Schmidt praised the industry for its active engagement in delivering this latest initiative. Having laid the foundation stone in July by ending routine beak-trimming of laying hens and fattening turkeys, the Charter provides new requirements and ambitions for the whole poultry meat sector, he said. It is a sign of the readiness of the industry to meet the expectations of the market and of consumers, he added.
The Charter describes the poultry sector and how it works. It makes clear that those whose standards fall short will not be allowed to remain in the organization, while also setting out what the sector requires from politicians and society so that it can achieve its stated aim of making Germany the best country in the world for poultry.

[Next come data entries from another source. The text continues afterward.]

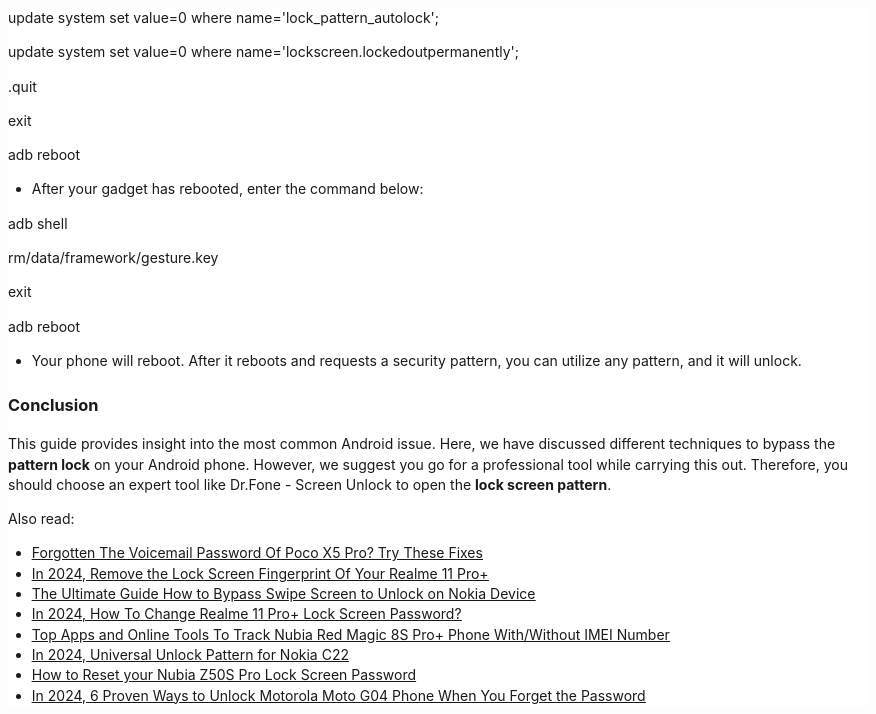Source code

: update system set value=0 where name='lock\_pattern\_autolock';

update system set value=0 where name='lockscreen.lockedoutpermanently';

.quit

exit

adb reboot

- After your gadget has rebooted, enter the command below:

adb shell

rm/data/framework/gesture.key

exit

adb reboot

- Your phone will reboot. After it reboots and requests a security pattern, you can utilize any pattern, and it will unlock.

### Conclusion

This guide provides insight into the most common Android issue. Here, we have discussed different techniques to bypass the **pattern lock** on your Android phone. However, we suggest you go for a professional tool while carrying this out. Therefore, you should choose an expert tool like Dr.Fone - Screen Unlock to open the **lock screen pattern**.




<ins class="adsbygoogle"
     style="display:block"
     data-ad-format="autorelaxed"
     data-ad-client="ca-pub-7571918770474297"
     data-ad-slot="1223367746"></ins>
<ins class="adsbygoogle"
     style="display:block"
     data-ad-client="ca-pub-7571918770474297"
     data-ad-slot="8358498916"
     data-ad-format="auto"
     data-full-width-responsive="true"></ins>


<span class="atpl-alsoreadstyle">Also read:</span>
<div><ul>
<li><a href="https://easy-unlock-android.techidaily.com/forgotten-the-voicemail-password-of-poco-x5-pro-try-these-fixes-by-drfone-android/"><u>Forgotten The Voicemail Password Of Poco X5 Pro? Try These Fixes</u></a></li>
<li><a href="https://easy-unlock-android.techidaily.com/in-2024-remove-the-lock-screen-fingerprint-of-your-realme-11-proplus-by-drfone-android/"><u>In 2024, Remove the Lock Screen Fingerprint Of Your Realme 11 Pro+</u></a></li>
<li><a href="https://easy-unlock-android.techidaily.com/the-ultimate-guide-how-to-bypass-swipe-screen-to-unlock-on-nokia-device-by-drfone-android/"><u>The Ultimate Guide How to Bypass Swipe Screen to Unlock on Nokia Device</u></a></li>
<li><a href="https://easy-unlock-android.techidaily.com/in-2024-how-to-change-realme-11-proplus-lock-screen-password-by-drfone-android/"><u>In 2024, How To Change Realme 11 Pro+ Lock Screen Password?</u></a></li>
<li><a href="https://easy-unlock-android.techidaily.com/top-apps-and-online-tools-to-track-nubia-red-magic-8s-proplus-phone-withwithout-imei-number-by-drfone-android/"><u>Top Apps and Online Tools To Track Nubia Red Magic 8S Pro+ Phone With/Without IMEI Number</u></a></li>
<li><a href="https://easy-unlock-android.techidaily.com/in-2024-universal-unlock-pattern-for-nokia-c22-by-drfone-android/"><u>In 2024, Universal Unlock Pattern for Nokia C22</u></a></li>
<li><a href="https://easy-unlock-android.techidaily.com/how-to-reset-your-nubia-z50s-pro-lock-screen-password-by-drfone-android/"><u>How to Reset your Nubia Z50S Pro Lock Screen Password</u></a></li>
<li><a href="https://easy-unlock-android.techidaily.com/in-2024-6-proven-ways-to-unlock-motorola-moto-g04-phone-when-you-forget-the-password-by-drfone-android/"><u>In 2024, 6 Proven Ways to Unlock Motorola Moto G04 Phone When You Forget the Password</u></a></li>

New regulations on Pekin duck welfare in Lower Saxony

The German region of Lower Saxony has made a significant step to improve the welfare of farmed Pekin ducks. These birds will from now on have access to water to meet their behavioral needs for preening their feathers in addition to that for drinking.
An agreement was signed earlier this week by the region’s agriculture minister, Christian Meyer, and Friedrich-Otto Ripke, president of the local poultry association, NGW.
Ripke commented that his association is in favour of improving animal welfare by any means that is practical, proven to be good for animals and workable on farms. The fact that most of the welfare suggestions have come from within the industry is noteworthy, he said.
Among the points covered by the agreement is that if access to bathing water is impossible, the ducks must be able to immerse their heads in water. Scientific studies have shown that open troughs and bowls are adequate for the birds to carry out these natural requirements.
Up to now, ducks only needed water provided for drinking but all farms with more than 500 fattening Pekin ducks will have to provide water for bathing from the end of 2016.
Also under the agreement, all duck keepers will have to participate in an animal health scheme. According to Ripke, Pekin ducks are robust and rarely require antibiotics but, as for other farmed species, duck farmers will have to maintain records of their state of health and make them available to the authorities.
Furthermore, ducks must also have permanent access to manipulable materials and there will be higher requirements for the training of animal keepers. All these measures are aimed at maintaining the reputation of Pekin duck keepers with the public, according to Ripke. Lower Saxony has around 800 Pekin duck farmers with places for a total of around 1.2 million birds.
Germany is 72 percent self-sufficient in duck meat. About 50,000 Muscovy ducks are also reared in Lower Saxony and these have been covered by an agreement over minimal standards since the beginning of 2013. Beak trimming, which was a normal practice to prevent feather pecking and cannibalism, was banned in 2014 and replaced with other precautionary measures.